A Special Economic Zone (SEZ) is a geographical region that has economic laws that are more liberal than a country's typical economic laws. Usually the goal is an increase in foreign investment. An SEZ is a trade capacity development tool, with the goal to promote rapid economic growth by using tax and business incentives to attract foreign investment and technology. According to World Bank estimates, as of 2007 there are more than 3,000 projects taking place in SEZs in 120 countries worldwide which account for over US$ 600 billion in export and about 50 million jobs.

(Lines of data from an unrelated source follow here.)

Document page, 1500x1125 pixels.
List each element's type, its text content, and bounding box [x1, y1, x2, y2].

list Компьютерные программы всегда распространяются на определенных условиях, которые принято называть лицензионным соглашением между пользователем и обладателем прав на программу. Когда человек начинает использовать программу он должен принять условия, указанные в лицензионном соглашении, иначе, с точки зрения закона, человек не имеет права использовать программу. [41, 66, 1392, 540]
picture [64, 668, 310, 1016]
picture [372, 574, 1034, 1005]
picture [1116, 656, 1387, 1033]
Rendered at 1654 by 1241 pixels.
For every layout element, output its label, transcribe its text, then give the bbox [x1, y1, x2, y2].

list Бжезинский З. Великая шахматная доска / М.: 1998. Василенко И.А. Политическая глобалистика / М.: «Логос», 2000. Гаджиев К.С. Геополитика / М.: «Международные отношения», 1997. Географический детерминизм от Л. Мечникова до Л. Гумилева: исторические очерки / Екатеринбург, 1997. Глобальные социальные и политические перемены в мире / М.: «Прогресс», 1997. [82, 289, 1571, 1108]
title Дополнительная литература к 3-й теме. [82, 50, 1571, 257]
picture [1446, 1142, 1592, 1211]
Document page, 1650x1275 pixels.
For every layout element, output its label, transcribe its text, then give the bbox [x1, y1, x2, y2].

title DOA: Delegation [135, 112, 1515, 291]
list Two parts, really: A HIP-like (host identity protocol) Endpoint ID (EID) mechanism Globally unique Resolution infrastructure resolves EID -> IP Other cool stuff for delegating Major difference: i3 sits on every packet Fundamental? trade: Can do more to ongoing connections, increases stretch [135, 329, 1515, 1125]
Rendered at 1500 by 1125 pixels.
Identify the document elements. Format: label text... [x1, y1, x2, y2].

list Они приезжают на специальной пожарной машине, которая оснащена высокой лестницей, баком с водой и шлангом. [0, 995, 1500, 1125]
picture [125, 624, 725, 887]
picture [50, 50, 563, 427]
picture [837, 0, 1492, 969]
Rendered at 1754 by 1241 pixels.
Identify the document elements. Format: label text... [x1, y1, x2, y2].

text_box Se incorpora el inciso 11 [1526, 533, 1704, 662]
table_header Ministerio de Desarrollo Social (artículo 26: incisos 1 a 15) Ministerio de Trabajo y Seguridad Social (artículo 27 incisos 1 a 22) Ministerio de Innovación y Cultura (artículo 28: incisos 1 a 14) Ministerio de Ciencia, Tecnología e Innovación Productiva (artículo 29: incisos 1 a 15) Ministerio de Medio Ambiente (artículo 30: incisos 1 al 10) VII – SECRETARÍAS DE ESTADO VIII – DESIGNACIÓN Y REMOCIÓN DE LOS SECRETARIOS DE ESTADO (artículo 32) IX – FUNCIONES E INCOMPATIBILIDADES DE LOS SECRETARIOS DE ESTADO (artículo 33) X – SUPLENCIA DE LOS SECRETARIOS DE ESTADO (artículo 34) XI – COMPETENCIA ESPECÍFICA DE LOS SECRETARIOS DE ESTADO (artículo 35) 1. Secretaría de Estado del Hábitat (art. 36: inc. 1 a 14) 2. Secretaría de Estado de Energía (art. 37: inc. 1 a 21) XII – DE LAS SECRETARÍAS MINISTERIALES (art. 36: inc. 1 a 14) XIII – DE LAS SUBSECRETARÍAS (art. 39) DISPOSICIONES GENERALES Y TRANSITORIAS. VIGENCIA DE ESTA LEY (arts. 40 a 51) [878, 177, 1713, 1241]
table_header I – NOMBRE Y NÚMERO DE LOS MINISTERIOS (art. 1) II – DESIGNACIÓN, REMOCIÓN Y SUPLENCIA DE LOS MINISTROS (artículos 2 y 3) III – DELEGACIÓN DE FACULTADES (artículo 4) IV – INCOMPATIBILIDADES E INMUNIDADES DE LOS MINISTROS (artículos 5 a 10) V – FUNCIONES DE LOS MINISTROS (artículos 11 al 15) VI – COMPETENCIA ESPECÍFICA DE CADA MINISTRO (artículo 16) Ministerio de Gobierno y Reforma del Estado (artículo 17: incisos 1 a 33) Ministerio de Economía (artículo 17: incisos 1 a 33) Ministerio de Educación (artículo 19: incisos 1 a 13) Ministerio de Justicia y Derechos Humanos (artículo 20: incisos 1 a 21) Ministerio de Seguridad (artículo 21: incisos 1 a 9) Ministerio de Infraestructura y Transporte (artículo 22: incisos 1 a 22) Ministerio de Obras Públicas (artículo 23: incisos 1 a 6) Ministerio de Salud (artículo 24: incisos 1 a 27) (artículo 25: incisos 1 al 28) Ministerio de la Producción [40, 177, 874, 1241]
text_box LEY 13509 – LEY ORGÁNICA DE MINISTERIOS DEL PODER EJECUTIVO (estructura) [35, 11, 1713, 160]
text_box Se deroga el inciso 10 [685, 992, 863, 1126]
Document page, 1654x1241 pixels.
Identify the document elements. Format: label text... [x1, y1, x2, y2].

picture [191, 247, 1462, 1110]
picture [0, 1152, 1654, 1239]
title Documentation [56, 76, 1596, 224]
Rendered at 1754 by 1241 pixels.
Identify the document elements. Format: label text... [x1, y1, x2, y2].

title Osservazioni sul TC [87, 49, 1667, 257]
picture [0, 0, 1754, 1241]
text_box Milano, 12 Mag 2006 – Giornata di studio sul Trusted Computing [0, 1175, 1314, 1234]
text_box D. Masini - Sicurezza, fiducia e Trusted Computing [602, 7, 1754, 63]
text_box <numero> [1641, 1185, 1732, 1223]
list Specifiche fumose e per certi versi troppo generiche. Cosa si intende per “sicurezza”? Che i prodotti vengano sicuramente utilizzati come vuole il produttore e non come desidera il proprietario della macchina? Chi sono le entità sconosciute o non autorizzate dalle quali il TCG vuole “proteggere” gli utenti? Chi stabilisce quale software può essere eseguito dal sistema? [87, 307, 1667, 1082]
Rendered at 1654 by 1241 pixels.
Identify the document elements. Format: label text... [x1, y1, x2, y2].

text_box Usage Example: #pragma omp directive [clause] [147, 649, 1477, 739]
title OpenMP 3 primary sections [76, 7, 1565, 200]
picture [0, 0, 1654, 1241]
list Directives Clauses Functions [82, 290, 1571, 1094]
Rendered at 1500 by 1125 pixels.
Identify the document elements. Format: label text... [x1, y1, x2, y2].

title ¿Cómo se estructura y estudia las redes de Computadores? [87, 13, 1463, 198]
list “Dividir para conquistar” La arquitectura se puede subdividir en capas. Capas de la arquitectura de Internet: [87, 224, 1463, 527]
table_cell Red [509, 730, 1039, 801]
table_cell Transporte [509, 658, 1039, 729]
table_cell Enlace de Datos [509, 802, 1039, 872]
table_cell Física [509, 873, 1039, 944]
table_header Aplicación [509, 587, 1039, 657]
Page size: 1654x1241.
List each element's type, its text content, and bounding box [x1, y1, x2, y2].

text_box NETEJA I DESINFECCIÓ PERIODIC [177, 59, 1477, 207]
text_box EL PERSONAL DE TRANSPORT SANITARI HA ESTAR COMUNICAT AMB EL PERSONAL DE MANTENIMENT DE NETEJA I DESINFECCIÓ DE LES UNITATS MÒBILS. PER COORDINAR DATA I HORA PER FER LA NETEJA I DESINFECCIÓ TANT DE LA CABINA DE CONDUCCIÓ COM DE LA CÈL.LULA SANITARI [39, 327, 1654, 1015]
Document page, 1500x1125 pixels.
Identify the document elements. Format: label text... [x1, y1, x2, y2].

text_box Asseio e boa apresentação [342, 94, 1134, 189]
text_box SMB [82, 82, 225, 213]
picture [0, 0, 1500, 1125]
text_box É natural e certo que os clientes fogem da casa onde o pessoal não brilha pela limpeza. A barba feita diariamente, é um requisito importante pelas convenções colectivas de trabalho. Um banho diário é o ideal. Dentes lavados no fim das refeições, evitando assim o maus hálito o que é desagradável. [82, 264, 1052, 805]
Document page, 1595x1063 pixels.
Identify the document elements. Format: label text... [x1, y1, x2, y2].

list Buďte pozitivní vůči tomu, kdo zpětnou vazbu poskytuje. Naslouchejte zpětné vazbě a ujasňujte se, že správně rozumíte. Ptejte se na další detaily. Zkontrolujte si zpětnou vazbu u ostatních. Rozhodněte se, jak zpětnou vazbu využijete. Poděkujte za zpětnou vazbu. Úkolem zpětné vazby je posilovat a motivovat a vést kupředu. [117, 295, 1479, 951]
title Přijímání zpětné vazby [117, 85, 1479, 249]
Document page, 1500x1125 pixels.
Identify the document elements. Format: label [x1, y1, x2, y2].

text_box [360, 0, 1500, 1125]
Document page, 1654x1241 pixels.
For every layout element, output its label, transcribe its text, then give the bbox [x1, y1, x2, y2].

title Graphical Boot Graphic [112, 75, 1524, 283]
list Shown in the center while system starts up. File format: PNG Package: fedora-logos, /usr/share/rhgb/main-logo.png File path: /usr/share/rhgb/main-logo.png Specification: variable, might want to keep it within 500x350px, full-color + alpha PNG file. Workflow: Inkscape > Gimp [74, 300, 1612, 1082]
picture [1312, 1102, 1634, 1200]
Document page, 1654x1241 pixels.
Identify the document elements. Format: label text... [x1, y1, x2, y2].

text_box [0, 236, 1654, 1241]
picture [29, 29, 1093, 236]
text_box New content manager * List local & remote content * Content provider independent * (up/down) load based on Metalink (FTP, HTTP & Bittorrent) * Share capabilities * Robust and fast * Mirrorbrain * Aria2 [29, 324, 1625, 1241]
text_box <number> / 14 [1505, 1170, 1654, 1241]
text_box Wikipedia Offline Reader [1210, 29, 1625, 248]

Considering the need to enhance foreign investment and promote exports from the country and realising the need that a level playing field must be made available to the domestic enterprises and manufacturers to be competitive globally, The Government of India had in April 2000 announced the introduction of Special Economic Zones policy in the country, deemed to be foreign territory for the purposes of trade operations, duties and tariffs. As of today there are 13 functional SEZs and about 61 SEZs, which have been approved and are under the process of establishment in India. The policy provides for setting up of SEZ's in the public, private, joint sector or by State Governments. It is also being envisaged that some of the existing Export Processing Zones would be converted into Special Economic Zones. Accordingly, the Government has converted Export Processing Zones located at Kandla and Surat (Gujarat), Cochin (Kerala), Santa Cruz (Mumbai-Maharashtra), Falta (West Bengal), Madras (Tamil Nadu), Visakhapatnam (Andhra Pradesh) and Noida (Uttar Pradesh) into a Special Economic Zones. In addition, 3 new Special Economic Zones were approved for establishment at Indore (Madhya Pradesh), Manikanchan – Salt Lake (Kolkata) and Jaipur and have already commenced operations.

The Special Economic Zone Act 2005 came into force with effect from 10th February 2006, with SEZs rules legally vetted and approved for notification. The SEZs rules provide for drastic simplification of procedures and for single window clearance on matters relating to central as well as state governments. To provide an internationally competitive and hassle free environment for exports, units were allowed be set up in SEZ for manufacture of goods and rendering of services. All the import/export operations of the SEZ units are on self-certification basis. The units in the Zone are required to be a net foreign exchange earner but they would not be subjected to any pre-determined value addition or minimum export performance requirements. Sales in the Domestic Tariff Area by SEZ units are subject to payment of full Custom Duty and as per import policy in force. Further Offshore banking units are being allowed to be set up in the SEZs.

Investment of the order of Rs.100, 000 crores ($22.7 Billion) over the next 3 years with an employment potential of over 5 lakh is expected from the new SEZs apart from indirect employment during the construction period of the SEZs. Exports from the SEZs during 2005-2006 were of the order of Rs. 15,582 crores ($3.5 Billion) as compared to Rs. 13,225 crores ($3 Billion) in the previous year.